Beşinci tahliye konvoyu Suveyda'dan sivilleri tahliye ediyor. (Suriye Sivil Savunma Teşkilatı)
Öte yandan Suveyda'daki Dürzi mezhebinin ruhani liderliği, Şeyh Hikmet el-Hicri'nin talimatıyla özel insani hukuk komiteleri kurulduğunu duyurdu. Liderlik, komitelerin yaklaşık 44 avukattan oluştuğunu ve görevlerinin, mağdurların haklarını korumak, yardımların hak sahiplerine ulaşmasını sağlamak için olan biten her şeyi resmi olarak belgelemek, adaletin kaybolmasına yol açabilecek herhangi bir kaosu önlemek ve yardım, mali destek ve hizmetleri adil ve şeffaf bir şekilde ‘kayırmacılık veya siyasallaştırmadan uzak’ biçimde sunmak olduğunu ifade etti.

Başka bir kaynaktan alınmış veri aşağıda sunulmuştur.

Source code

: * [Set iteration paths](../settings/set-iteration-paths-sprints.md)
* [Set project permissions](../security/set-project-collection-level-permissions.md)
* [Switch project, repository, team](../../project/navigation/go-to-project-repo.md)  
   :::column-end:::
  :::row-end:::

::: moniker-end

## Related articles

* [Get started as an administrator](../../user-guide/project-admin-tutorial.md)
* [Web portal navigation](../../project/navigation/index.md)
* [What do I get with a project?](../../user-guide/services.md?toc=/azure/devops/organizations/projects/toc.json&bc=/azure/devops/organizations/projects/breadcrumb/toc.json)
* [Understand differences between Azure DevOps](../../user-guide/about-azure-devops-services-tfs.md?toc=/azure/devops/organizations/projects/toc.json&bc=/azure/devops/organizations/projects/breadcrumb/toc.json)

Buna karşılık Suriye Sivil Savunma Teşkilatı dün, vilayetten ayrılmak isteyen yaklaşık 300 sivilin yanı sıra, çatışmalarda yaralanan 20 kişi ve 8 cesedin, Busra eş-Şam geçiş noktasından başkent Şam'a doğru tahliye edildiğini duyurdu. Bu tahliye konvoyu, çoğu çocuk ve kadınlardan oluşan 250 sivilin tahliyesinden sonra beşinci tahliye konvoyu oldu. Bu siviller, devam eden gerginlikler ve ihlaller nedeniyle Suveyda kırsalındaki Rim el-Lahf köyündeki evlerinde mahsur kalmışlardı ve Busra el-Harir geçiş noktasından Dera kırsalındaki geçici barınma merkezlerine nakledildiler.
Ateşkes anlaşmasına rağmen, bu ayın 13'ünde kanlı olayların yaşandığı vilayette hâlâ temkinli bir sükûnet hâkim.